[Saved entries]
+ + +
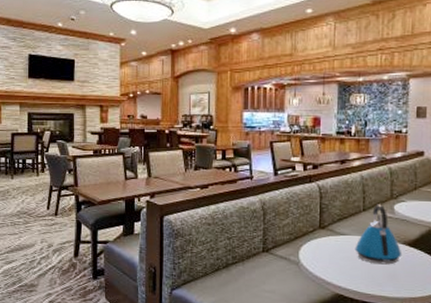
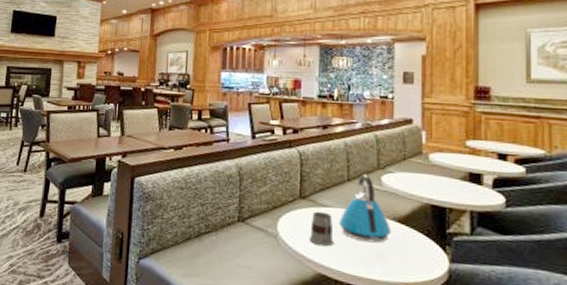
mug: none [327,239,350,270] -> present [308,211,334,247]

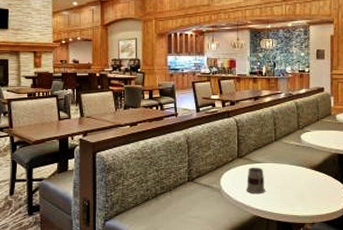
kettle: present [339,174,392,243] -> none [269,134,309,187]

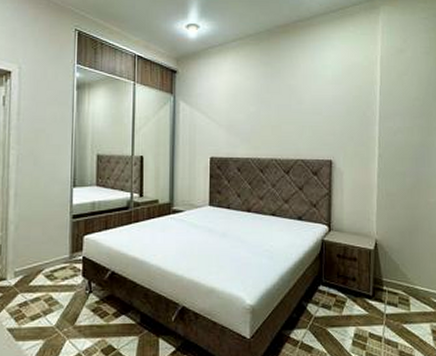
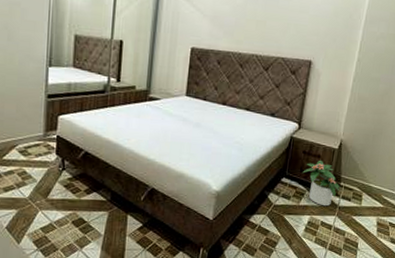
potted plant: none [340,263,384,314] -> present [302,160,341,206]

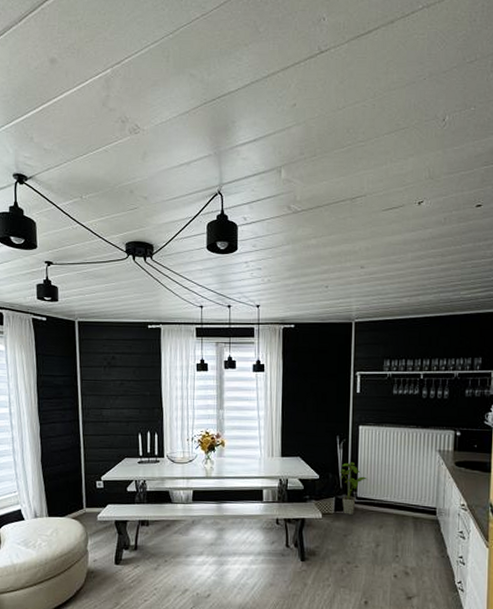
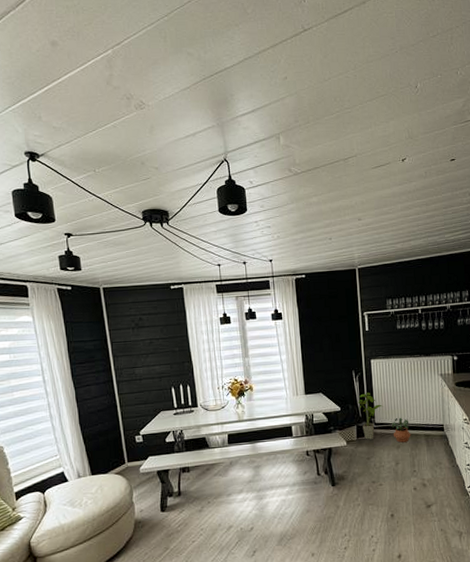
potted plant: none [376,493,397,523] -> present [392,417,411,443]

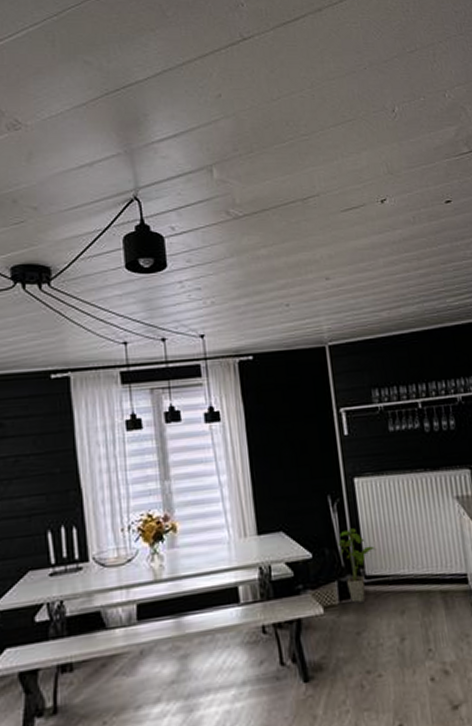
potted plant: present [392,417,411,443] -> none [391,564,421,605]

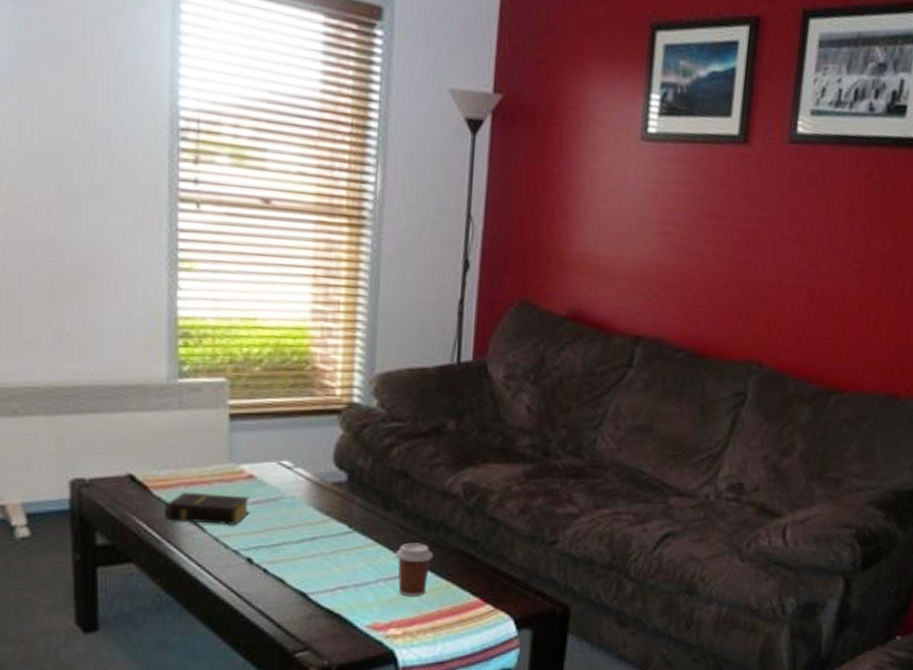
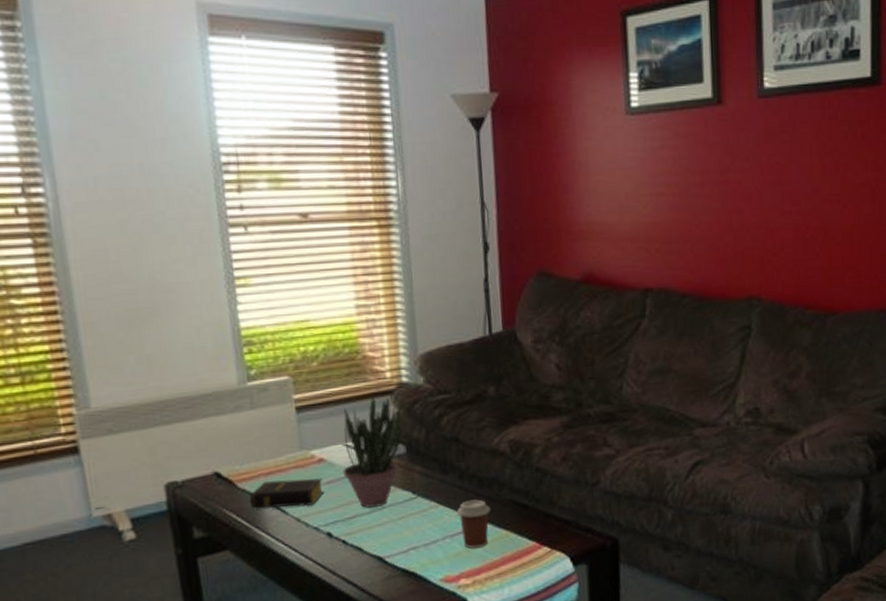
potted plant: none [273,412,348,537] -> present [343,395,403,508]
+ + +
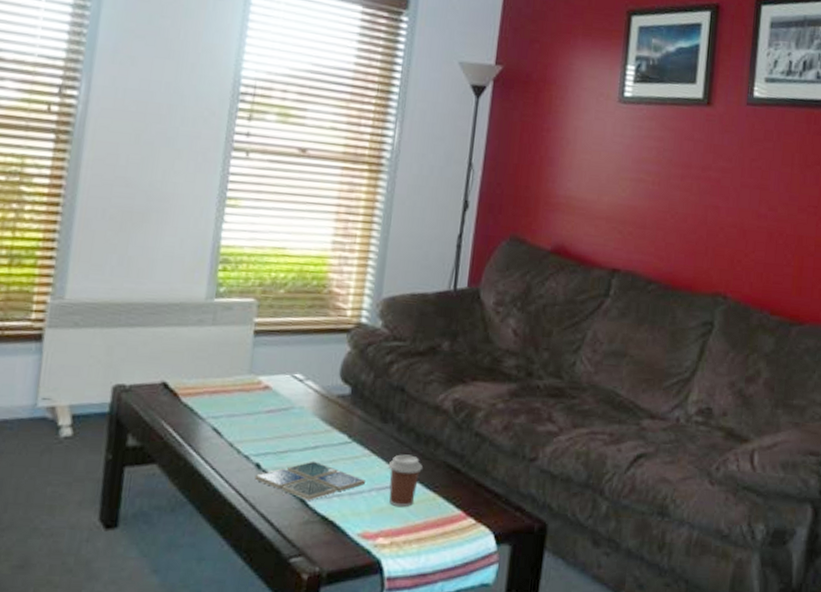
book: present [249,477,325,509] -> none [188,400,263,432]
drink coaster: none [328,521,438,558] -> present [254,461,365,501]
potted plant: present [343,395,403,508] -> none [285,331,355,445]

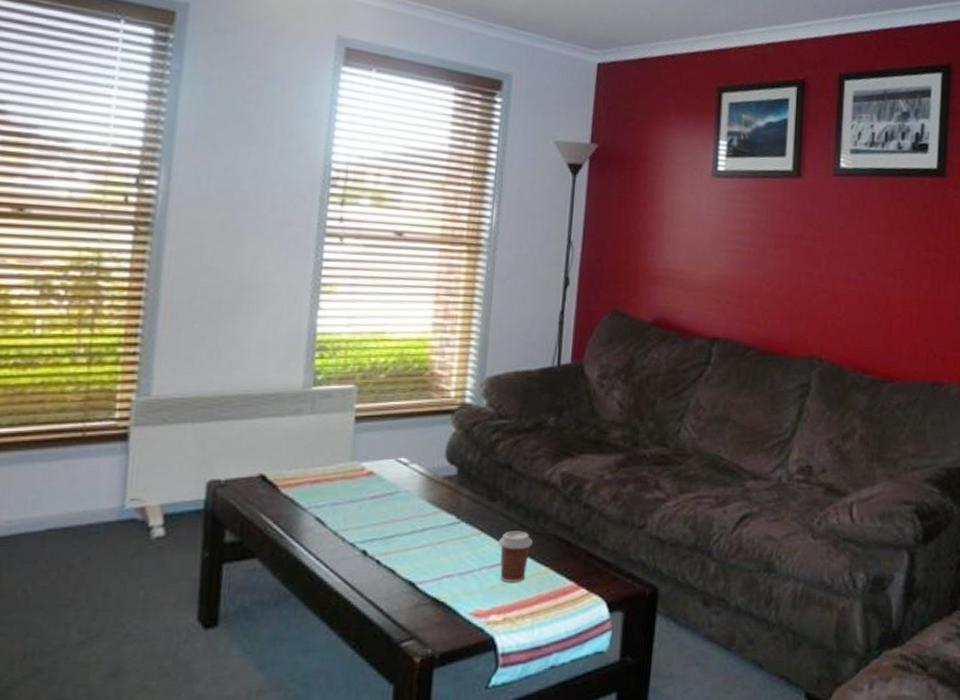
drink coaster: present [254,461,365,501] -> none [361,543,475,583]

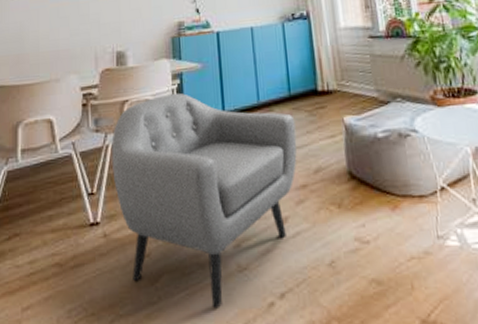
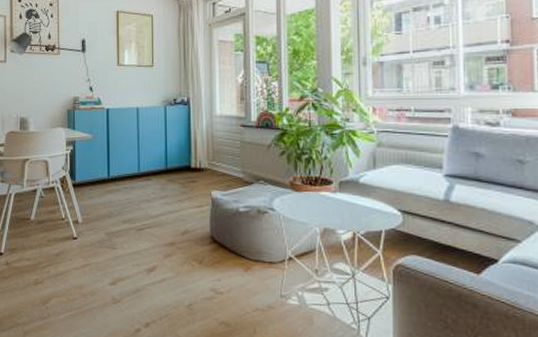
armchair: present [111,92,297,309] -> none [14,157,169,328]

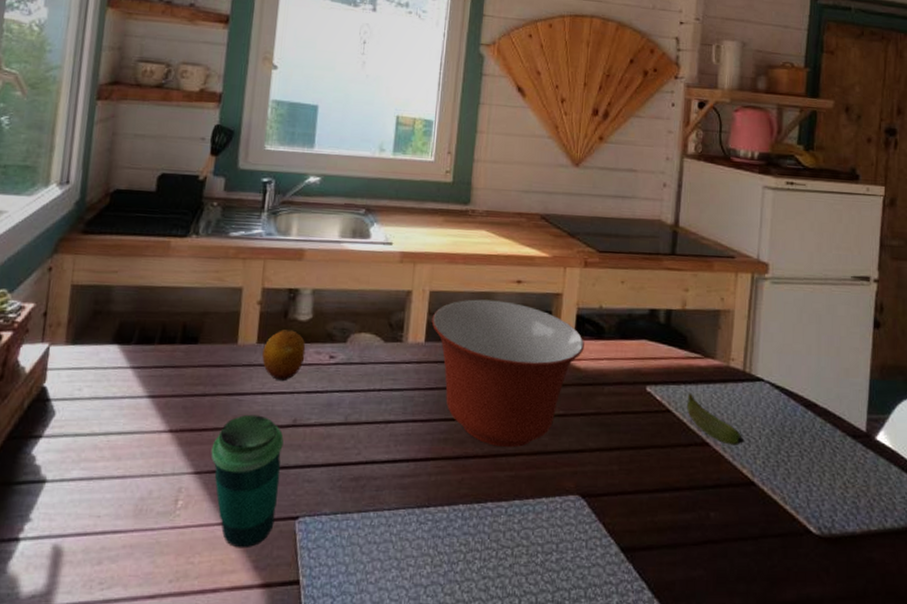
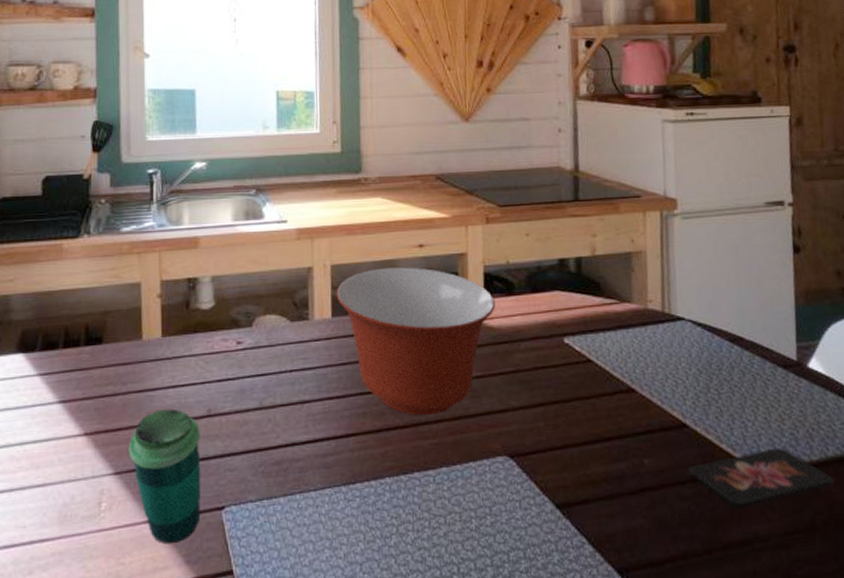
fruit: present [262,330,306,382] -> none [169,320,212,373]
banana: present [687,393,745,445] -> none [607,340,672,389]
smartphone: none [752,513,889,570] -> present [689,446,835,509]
+ + +
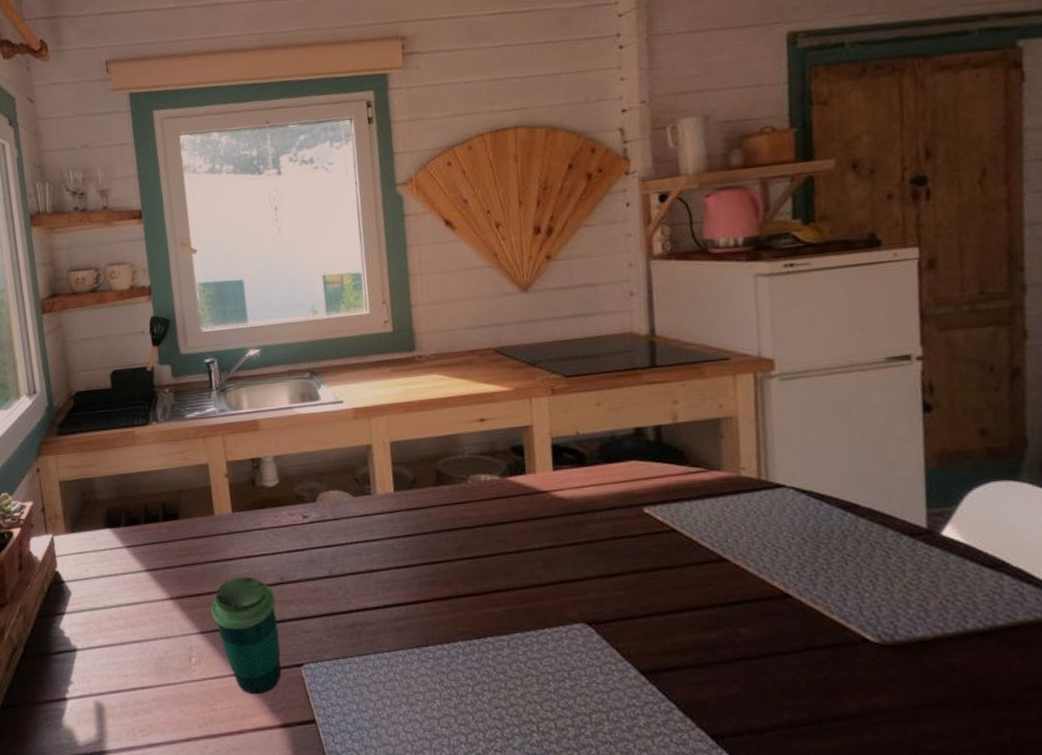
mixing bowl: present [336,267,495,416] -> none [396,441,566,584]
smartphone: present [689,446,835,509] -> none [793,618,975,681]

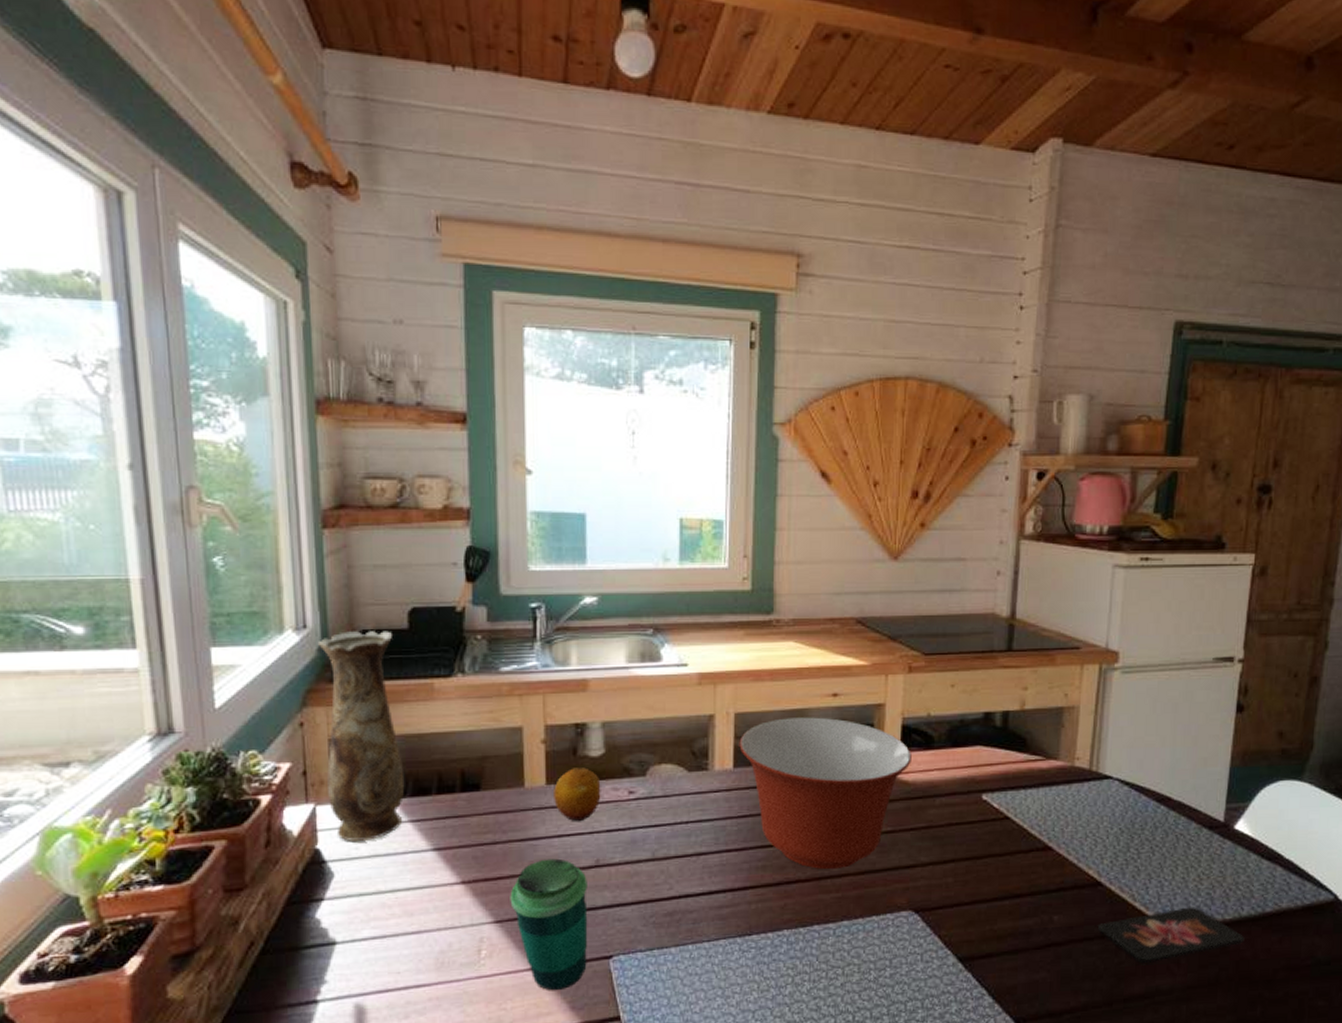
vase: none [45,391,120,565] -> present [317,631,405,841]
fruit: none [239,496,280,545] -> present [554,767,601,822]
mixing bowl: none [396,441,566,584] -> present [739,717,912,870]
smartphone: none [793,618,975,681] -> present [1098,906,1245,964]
+ + +
# To-do item
Look through the entries above; copy every line holding the string "mixing".

# Exercise output
mixing bowl: present [336,267,495,416] -> none [396,441,566,584]
mixing bowl: none [396,441,566,584] -> present [739,717,912,870]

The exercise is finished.